→ **INPUT MATERIAL**
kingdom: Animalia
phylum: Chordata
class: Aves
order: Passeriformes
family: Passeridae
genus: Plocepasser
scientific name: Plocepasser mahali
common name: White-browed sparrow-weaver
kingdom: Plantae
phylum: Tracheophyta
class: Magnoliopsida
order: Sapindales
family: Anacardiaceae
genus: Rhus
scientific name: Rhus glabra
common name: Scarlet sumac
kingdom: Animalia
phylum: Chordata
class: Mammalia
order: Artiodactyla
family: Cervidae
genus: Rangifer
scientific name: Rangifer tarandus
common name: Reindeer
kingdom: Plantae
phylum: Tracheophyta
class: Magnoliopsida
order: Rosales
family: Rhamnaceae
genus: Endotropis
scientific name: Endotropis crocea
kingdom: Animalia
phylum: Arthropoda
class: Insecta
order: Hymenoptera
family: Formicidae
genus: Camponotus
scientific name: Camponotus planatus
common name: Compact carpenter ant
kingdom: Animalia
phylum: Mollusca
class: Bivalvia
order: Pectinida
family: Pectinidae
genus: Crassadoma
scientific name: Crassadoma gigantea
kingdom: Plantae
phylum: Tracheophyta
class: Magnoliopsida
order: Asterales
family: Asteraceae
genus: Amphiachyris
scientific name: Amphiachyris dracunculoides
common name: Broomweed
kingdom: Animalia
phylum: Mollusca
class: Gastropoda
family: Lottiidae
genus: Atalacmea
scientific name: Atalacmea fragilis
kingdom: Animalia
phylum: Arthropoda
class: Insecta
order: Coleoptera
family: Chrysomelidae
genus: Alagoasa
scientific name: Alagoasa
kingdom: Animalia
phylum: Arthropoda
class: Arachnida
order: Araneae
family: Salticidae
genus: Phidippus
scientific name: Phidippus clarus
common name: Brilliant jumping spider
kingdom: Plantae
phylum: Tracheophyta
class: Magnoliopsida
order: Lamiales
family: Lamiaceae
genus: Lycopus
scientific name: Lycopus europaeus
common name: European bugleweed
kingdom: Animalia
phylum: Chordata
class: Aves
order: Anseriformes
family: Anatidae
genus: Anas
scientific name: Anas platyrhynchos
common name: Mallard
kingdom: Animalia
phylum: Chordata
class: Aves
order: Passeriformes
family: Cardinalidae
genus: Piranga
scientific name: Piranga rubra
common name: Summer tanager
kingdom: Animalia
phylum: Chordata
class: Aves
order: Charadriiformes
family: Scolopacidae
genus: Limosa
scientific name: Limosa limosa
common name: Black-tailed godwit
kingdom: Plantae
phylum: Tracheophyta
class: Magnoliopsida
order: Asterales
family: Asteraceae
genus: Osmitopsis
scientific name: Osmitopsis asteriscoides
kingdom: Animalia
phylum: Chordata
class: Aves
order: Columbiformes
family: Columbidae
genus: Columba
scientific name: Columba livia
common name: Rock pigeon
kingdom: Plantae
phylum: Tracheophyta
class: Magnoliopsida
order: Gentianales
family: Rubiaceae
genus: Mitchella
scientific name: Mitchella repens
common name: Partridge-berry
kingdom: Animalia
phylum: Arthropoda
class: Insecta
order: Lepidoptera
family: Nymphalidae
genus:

→ **BRIEF**
Arrange the lines of the records above, from the line containing "scientific name: Amphiachyris dracunculoides" through the line containing "order: Coleoptera", inclusive, as a Markdown table with the columns Row and Line. Omit any blank lines.

→ **ANSWER TO THIS EXERCISE**
| Row | Line |
|---|---|
| 1 | scientific name: Amphiachyris dracunculoides |
| 2 | common name: Broomweed |
| 3 | kingdom: Animalia |
| 4 | phylum: Mollusca |
| 5 | class: Gastropoda |
| 6 | family: Lottiidae |
| 7 | genus: Atalacmea |
| 8 | scientific name: Atalacmea fragilis |
| 9 | kingdom: Animalia |
| 10 | phylum: Arthropoda |
| 11 | class: Insecta |
| 12 | order: Coleoptera |